If we wanted, we can do the same ingestion using the low-level API, leverage kg_extractors.

python

from llama_index.core.indices.property_graph import (
    ImplicitPathExtractor,
    SimpleLLMPathExtractor,
)

index = PropertyGraphIndex.from_documents(
    documents,
    embed_model=OpenAIEmbedding(model_name="text-embedding-3-small"),
    kg_extractors=[
        ImplicitPathExtractor(),
        SimpleLLMPathExtractor(
            llm=OpenAI(model="gpt-3.5-turbo", temperature=0.3),
            num_workers=4,
            max_paths_per_chunk=10,
        ),
    ],
    show_progress=True,
)

For a full guide on all extractors, see the detailed usage page.

Querying

Querying a property graph index typically consists of using one or more sub-retrievers and combining results.

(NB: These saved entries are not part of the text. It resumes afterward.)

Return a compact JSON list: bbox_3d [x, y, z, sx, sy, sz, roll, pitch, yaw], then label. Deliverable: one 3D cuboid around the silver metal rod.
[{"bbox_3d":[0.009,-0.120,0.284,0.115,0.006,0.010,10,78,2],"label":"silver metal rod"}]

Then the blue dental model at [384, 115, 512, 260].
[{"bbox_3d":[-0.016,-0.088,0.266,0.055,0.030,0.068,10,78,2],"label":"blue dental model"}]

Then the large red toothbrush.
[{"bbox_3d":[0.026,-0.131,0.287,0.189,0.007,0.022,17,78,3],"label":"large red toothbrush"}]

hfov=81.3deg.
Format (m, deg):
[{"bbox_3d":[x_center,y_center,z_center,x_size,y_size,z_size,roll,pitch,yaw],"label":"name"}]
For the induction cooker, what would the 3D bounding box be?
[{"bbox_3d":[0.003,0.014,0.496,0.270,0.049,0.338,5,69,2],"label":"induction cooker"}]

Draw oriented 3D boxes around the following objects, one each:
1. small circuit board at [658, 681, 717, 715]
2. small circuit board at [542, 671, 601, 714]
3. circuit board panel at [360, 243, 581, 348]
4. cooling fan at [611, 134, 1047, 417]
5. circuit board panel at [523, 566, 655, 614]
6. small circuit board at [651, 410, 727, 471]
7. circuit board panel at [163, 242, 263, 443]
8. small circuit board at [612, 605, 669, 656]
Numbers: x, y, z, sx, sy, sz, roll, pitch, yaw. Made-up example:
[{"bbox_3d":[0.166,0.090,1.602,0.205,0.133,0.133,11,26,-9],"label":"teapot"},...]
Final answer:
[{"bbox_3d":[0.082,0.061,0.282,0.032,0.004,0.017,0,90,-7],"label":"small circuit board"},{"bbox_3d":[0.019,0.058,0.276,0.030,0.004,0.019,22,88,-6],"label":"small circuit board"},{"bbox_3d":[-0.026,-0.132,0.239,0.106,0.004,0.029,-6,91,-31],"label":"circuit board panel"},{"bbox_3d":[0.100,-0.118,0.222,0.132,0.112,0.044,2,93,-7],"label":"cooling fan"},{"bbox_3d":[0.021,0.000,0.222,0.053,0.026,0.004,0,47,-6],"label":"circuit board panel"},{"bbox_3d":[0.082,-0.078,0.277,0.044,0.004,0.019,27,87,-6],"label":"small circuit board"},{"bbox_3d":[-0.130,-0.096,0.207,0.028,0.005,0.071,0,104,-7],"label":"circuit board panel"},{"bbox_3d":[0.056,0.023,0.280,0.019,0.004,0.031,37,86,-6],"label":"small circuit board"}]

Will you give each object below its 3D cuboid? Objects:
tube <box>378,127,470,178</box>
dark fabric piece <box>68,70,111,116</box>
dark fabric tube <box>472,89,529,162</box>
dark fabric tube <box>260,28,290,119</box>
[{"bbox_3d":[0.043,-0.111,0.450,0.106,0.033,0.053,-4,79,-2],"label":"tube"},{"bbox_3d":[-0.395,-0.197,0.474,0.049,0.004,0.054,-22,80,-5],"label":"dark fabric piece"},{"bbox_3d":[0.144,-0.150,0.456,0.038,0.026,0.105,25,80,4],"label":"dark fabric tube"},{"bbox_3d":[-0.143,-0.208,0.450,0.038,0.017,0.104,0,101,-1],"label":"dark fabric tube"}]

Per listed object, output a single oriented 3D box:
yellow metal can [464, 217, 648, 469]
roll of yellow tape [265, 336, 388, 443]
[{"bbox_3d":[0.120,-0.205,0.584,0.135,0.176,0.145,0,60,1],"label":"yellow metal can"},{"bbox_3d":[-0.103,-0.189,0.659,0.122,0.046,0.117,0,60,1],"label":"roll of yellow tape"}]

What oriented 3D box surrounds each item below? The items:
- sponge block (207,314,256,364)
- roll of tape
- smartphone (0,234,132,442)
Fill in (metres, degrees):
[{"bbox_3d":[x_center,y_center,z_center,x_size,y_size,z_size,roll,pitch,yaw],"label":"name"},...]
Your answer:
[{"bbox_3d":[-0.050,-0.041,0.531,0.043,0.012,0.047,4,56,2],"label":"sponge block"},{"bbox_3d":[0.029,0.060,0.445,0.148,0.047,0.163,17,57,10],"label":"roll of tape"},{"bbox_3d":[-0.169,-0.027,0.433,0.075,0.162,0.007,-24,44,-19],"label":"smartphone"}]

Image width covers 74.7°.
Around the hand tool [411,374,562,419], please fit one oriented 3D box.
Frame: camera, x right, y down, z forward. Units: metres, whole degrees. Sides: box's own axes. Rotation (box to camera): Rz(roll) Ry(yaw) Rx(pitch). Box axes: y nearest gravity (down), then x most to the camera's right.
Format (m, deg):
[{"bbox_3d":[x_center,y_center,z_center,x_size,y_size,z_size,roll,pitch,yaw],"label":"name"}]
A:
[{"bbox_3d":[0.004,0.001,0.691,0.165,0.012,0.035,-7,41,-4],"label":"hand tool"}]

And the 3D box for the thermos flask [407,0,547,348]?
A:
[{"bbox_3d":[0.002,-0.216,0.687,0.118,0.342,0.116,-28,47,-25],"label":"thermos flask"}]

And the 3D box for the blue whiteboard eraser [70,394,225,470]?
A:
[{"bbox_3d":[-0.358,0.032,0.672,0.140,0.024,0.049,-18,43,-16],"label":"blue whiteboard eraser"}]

Graph retrieval can be thought of

selecting node(s)
traversing from those nodes

By default, two types of retrieval are used in unison

synoynm/keyword expansion - use the LLM to generate synonyms and keywords from the query
vector retrieval - use embeddings to find nodes in your graph

Once nodes are found, you can either

return the paths adjacent to the selected nodes (i.e. triples)
return the paths + the original source text of the chunk (if available)

python

retriever = index.as_retriever(
    include_text=False,  # include source text, default True
)

nodes = retriever.retrieve("What happened at Interleaf and Viaweb?")

for node in nodes:
    print(node.text)

python

query_engine = index.as_query_engine(
    include_text=True,
)

response = query_engine.query("What happened at Interleaf and Viaweb?")

print(str(response))

For full details on customizing retrieval and querying, see the docs page.

Storage

By default, storage happens using our simple in-memory abstractions - SimpleVectorStore for embeddings and SimplePropertyGraphStore for the property graph.

We can save and load these to/from disk.

python

index.storage_context.persist(persist_dir="./storage")

from llama_index.core import StorageContext, load_index_from_storage

index = load_index_from_storage(
    StorageContext.from_defaults(persist_dir="./storage")
)

Vector Stores

While some graph databases support vectors (like Neo4j), you can still specify the vector store to use on top of your graph for cases where its not supported, or cases where you want to override.

Below we will combine ChromaVectorStore with the default SimplePropertyGraphStore.

python

%pip install llama-index-vector-stores-chroma

python

from llama_index.core.graph_stores import SimplePropertyGraphStore
from llama_index.vector_stores.chroma import ChromaVectorStore
import chromadb

client = chromadb.PersistentClient("./chroma_db")
collection = client.get_or_create_collection("my_graph_vector_db")

index = PropertyGraphIndex.from_documents(
    documents,
    embed_model=OpenAIEmbedding(model_name="text-embedding-3-small"),
    graph_store=SimplePropertyGraphStore(),
    vector_store=ChromaVectorStore(collection=collection),
    show_progress=True,
)

index.storage_context.persist(persist_dir="./storage")

Then to load:

python

index = PropertyGraphIndex.from_existing(
    SimplePropertyGraphStore.from_persist_dir("./storage"),
    vector_store=ChromaVectorStore(chroma_collection=collection),
    llm=OpenAI(model="gpt-3.5-turbo", temperature=0.3),
)

This looks slightly different than purely using the storage context, but the syntax is more concise now that we've started to mix things together.